当時の日本軍の失敗を、組織論に落とし込んで分析し、同じ失敗を繰り返さないようにまとめているわけですが、
本著の中で何回も繰り返し出てくるキーワードが以下の2つ。

戦略とは「目標達成につながる勝利」を選ぶこと
戦略とは「追いかける指標」のこと

さらに、「経験則による成功法則」は「目標達成につながらない勝利」を生み出すということです。

「目標達成につながる勝利」と「追いかける指標」

つまり、日本軍は「追いかける指標」を見誤り、「目標達成につながらない勝利」を重ねたことで迷走したということ。
そして、日本の組織は太平洋戦争での敗戦や迷走といった「失敗」を、現代でも活かせていないと指摘されています。

なんとも手厳しい指摘が多いですが、読んでいると「こりゃいかんな」と思うことばかりです。

経験則による成功ではイノベーションは生まれない

特に、経験則や体験的学習で得られた成功では成功要因を抽出できない、という内容は「たしかに、たしかに」と思わされます。
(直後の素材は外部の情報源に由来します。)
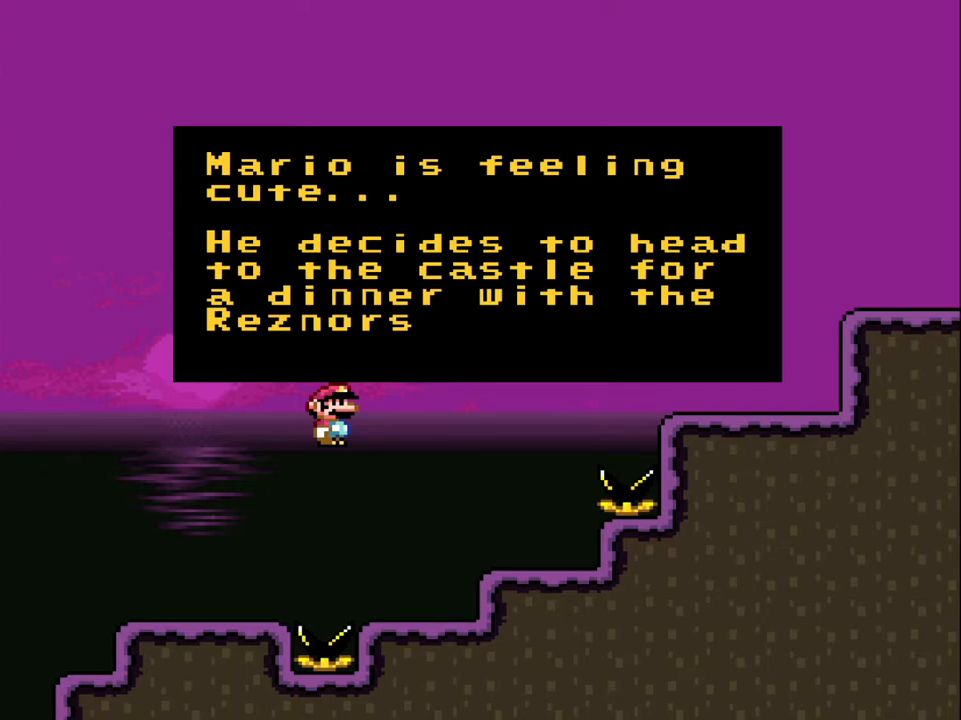
{"buttons": ["B"], "events": [[17, "B", "down"], [50, "A", "up"], [100, "B", "up"], [200, "A", "down"], [233, "B", "down"], [267, "A", "up"], [333, "B", "up"], [433, "A", "down"], [467, "B", "down"], [500, "A", "up"]]}
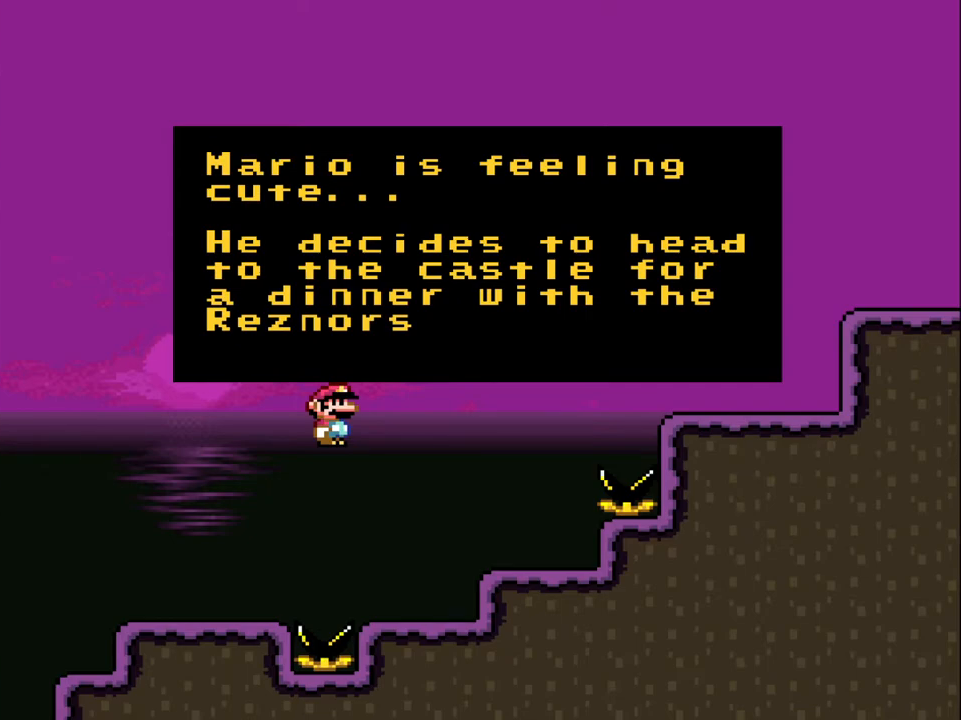
{"buttons": [], "events": [[50, "B", "up"], [150, "A", "down"], [183, "A", "up"], [183, "B", "down"], [283, "B", "up"], [383, "A", "down"], [433, "A", "up"], [433, "B", "down"], [500, "B", "up"]]}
例えばある事について、会社や学校で先輩に聞いた時に「やっているうちに分かるようになるよ」とか「いろいろ経験して自分のやり方を見つければいいからさ」なんて言われたことは、どんな人もあるかと思います。

この先輩の意見をよくよく考えてみると「何もアドバイスしてないじゃん!」とハッとさせられます。
『「超」入門 失敗の本質 』を読むまでは、「そりゃ経験しないと分からないこともあるよな」とか「そのうち出来るようになるか」とか思っていましたが、それじゃアカンのです。

何を経験するかはみんなバラバラなので、その時上手くいったことを繰り返したって、次に成功するかは誰も分かりません。

そうではなく、成功した(or失敗した)ことから、「なぜそうなったのか」といった要因や理由を特定することが大事だということ。

さらに言うと、既存の戦略を破壊することで生み出されるものがイノベーションなので、既存の戦略にしがみついたり、過去の成功に味をしめて同じことを繰り返しているようでは、イノベーションは生まれずゆっくり死んでいくのと同じ。

そんなことを思い知らされる内容でした。